1,600 endangered frog tadpoles to be released into natural B.C. habitat

A new conservation effort at the Vancouver Aquarium aims to rejuvenate the population of B.C.'s most endangered amphibian.

More than 1,600 northern leopard frog tadpoles will be transported on a chartered plane and released in Cranbrook in southeast B.C. on June 24.

They're just some of the hundreds of thousands of the species' tadpoles that have been spawned at a special facility at the aquarium in order to restore a population that suffered mysterious die-offs in the 1980s and 1990s.

"They're what most people think of when they think of a frog," says Vancouver Aquarium senior biologist Kris Rossing, describing the green frogs with distinctive brown spots.

But future generations in B.C. are in danger of never getting to see them in the wild.
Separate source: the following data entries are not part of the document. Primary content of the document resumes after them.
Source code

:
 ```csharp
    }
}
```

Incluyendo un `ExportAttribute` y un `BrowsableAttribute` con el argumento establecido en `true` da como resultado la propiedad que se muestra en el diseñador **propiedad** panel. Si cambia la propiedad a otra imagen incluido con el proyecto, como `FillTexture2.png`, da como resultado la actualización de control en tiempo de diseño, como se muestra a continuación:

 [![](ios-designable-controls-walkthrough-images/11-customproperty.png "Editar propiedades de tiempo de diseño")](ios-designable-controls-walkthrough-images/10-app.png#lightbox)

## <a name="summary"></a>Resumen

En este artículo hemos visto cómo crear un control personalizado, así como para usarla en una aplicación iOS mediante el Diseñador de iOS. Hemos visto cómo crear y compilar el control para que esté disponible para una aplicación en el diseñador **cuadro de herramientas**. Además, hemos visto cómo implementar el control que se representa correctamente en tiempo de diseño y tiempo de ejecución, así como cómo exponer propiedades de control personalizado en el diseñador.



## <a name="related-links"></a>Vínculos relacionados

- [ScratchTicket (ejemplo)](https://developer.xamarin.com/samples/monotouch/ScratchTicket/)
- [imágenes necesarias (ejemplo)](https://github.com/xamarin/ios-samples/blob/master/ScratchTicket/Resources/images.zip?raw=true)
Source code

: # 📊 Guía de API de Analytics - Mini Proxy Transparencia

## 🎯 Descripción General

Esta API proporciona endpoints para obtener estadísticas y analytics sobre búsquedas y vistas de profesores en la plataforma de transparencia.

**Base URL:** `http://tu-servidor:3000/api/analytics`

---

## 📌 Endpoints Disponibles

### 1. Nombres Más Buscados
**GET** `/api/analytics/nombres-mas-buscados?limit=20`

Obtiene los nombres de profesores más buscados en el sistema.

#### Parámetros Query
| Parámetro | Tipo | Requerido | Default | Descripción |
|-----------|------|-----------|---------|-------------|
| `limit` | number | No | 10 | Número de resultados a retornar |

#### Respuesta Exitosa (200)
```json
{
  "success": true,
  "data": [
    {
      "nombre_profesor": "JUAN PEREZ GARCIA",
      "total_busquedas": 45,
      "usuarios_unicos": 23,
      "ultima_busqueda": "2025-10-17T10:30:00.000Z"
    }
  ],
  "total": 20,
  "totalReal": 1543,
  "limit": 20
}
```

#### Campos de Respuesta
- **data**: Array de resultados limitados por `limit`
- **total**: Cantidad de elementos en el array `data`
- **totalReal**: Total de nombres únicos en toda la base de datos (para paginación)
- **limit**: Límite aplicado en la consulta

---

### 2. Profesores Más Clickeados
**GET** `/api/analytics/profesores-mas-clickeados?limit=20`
"The frogs have kept being on a downward spiral. They're really on their last legs in the province," Rossing said.

Ben Nelms/CBC
Ben Nelms/CBC

Rossing said the northern leopard frog is an instrumental link in the ecosystem's food chain, being the layer between birds and mammals and small invertebrates — the frogs eat the bugs and, in turn, are eaten by the larger animals.

"Without that link between the food chains, there's a lot missing. Those higher predators have to move on and find another food source," he explains.

Ben Nelms/CBC
Ben Nelms/CBC

Why has its population sunk?

Scientists have not yet conclusively proven the cause of the population plunge in the late-1980 and 1990s.

Rossing says there are some theories, but ultimately they're all guesses.

"Whatever hit them off here in B.C. did affect most of their population in Canada," he says.

Their recovery has fared better in Ontario and the Prairies, owing to easier movement of animals between the United States and Canada. in B.C., however, the Rocky Mountains act as a barrier, restricting their wild population to Creston Valley in the Kootenay region of southeastern B.C.

Ben Nelms/CBC
Ben Nelms/CBC

However, recovery efforts like the one at Vancouver Aquarium have been successful in introducing newly bred tadpole populations to other regions in B.C.

In collaboration with the Northern Leopard Frog Recovery Team, Vancouver Aquarium has raised and released more than 7,100 frog tadpoles since 2013.